▶ _JOB_: Copy out the material below, from the line containing "Which series contains the highest Y value?" through the end, inclusive, leaving out the pictures.

START EXERCISE MATERIAL

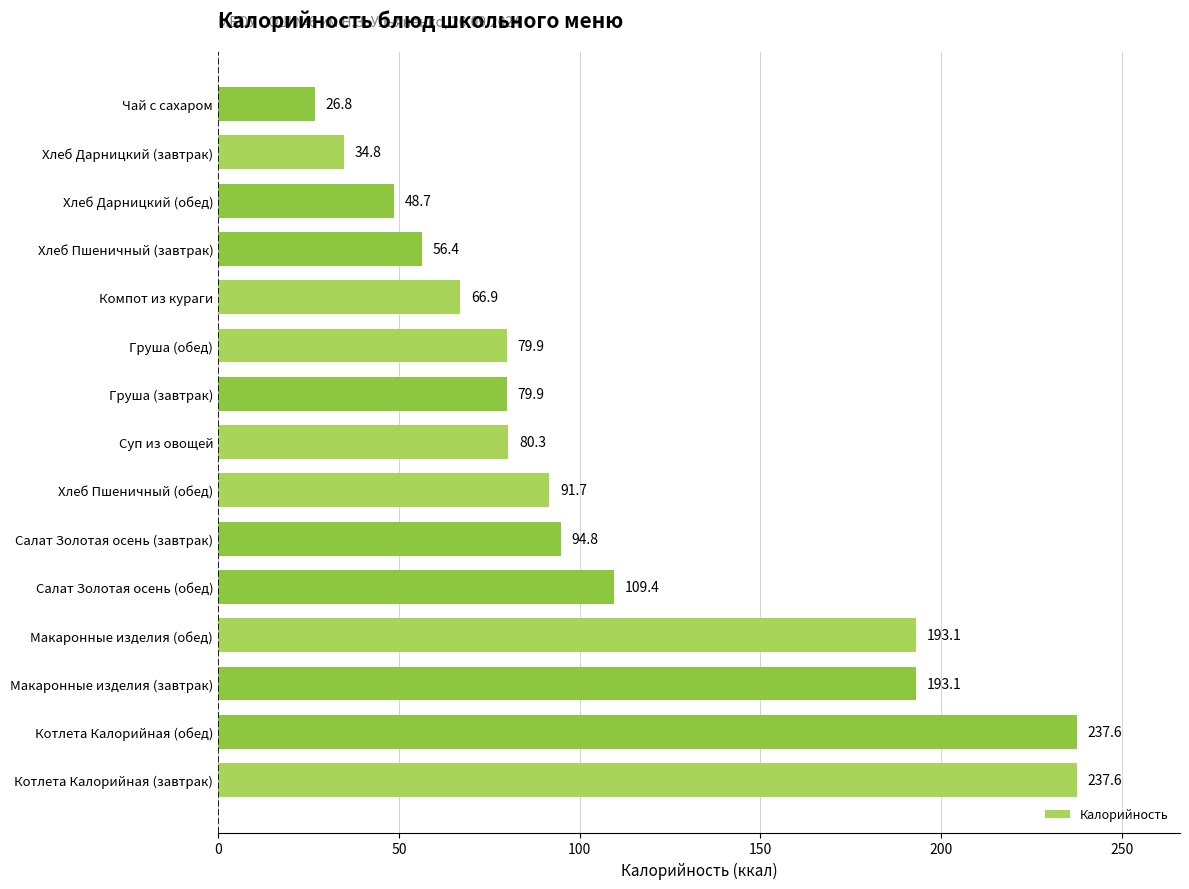

What is the sum of the values at Макаронные изделия (обед) and Компот из кураги?

260.0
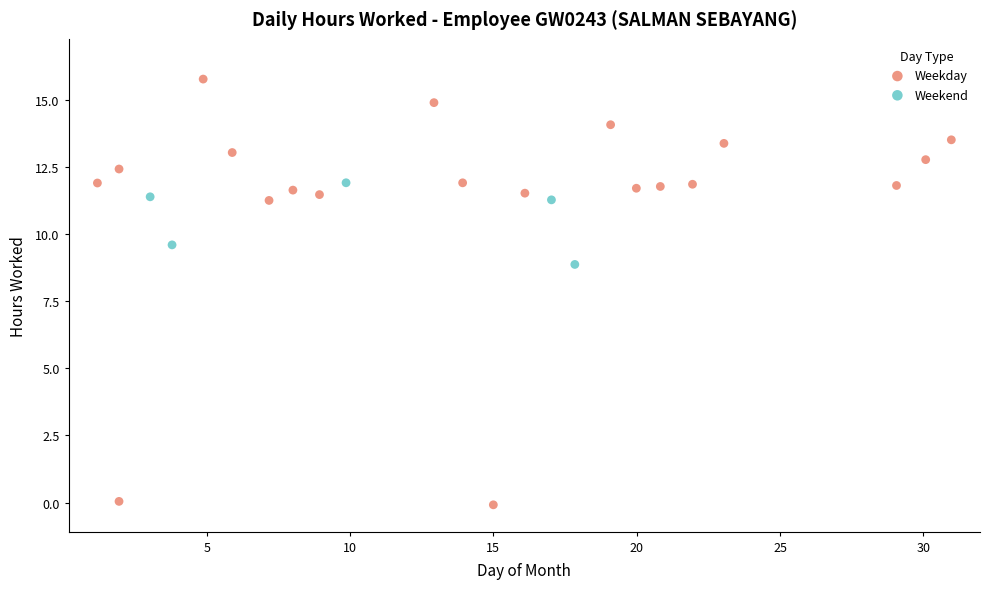

Which series contains the highest Y value?

Weekday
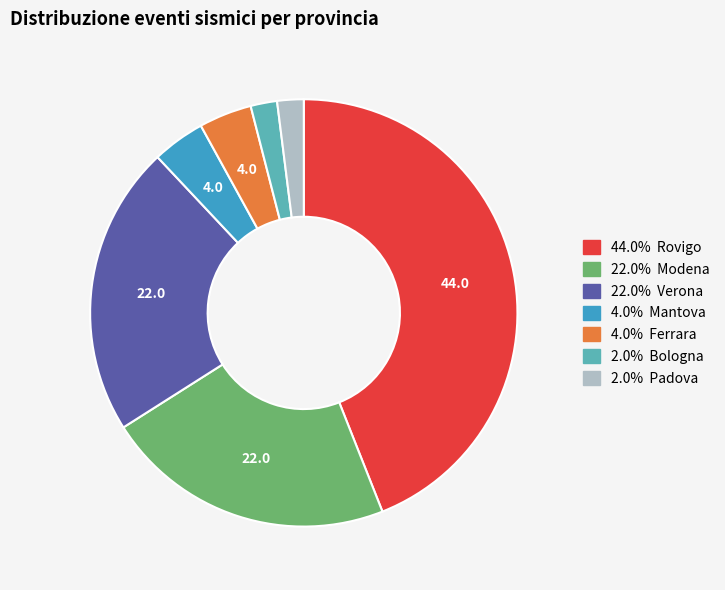

Is there a majority slice in this chart?

No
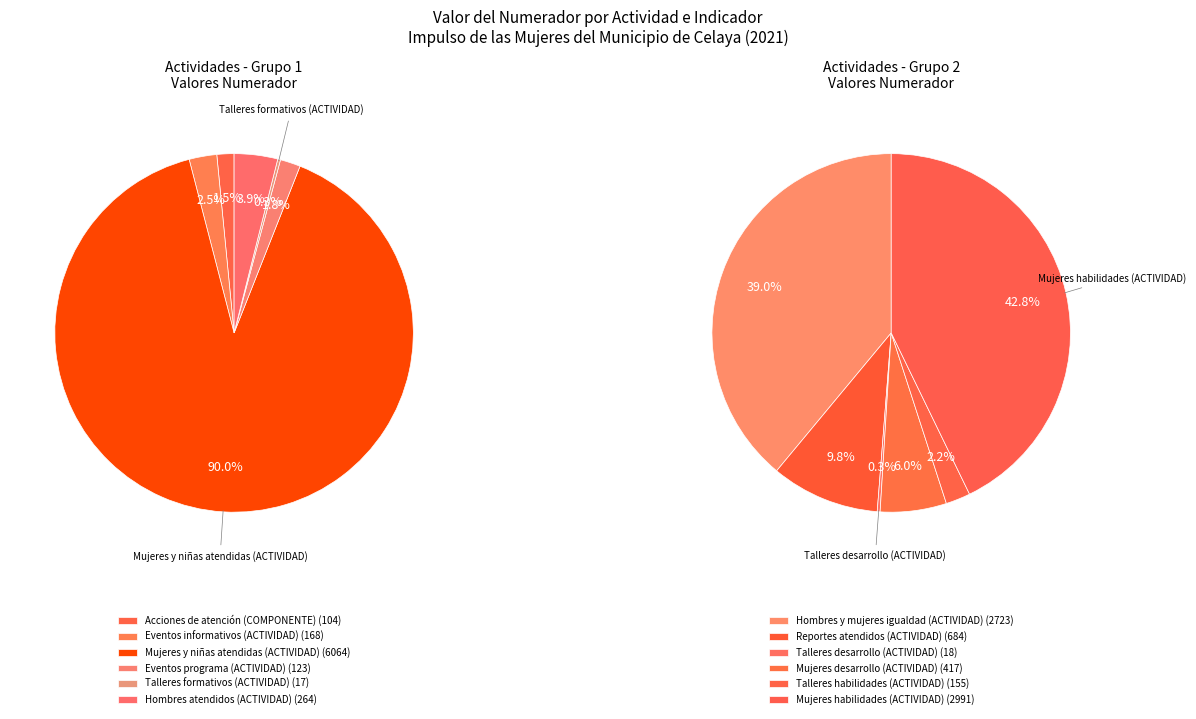

What is the ratio of the value at Hombres y mujeres igualdad (ACTIVIDAD) to the value at Talleres habilidades (ACTIVIDAD)?

17.6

END EXERCISE MATERIAL

▶ _RESPONSE TO THIS EXERCISE_:
Which series contains the highest Y value?

Weekday

Is there a majority slice in this chart?

No

What is the ratio of the value at Hombres y mujeres igualdad (ACTIVIDAD) to the value at Talleres habilidades (ACTIVIDAD)?

17.6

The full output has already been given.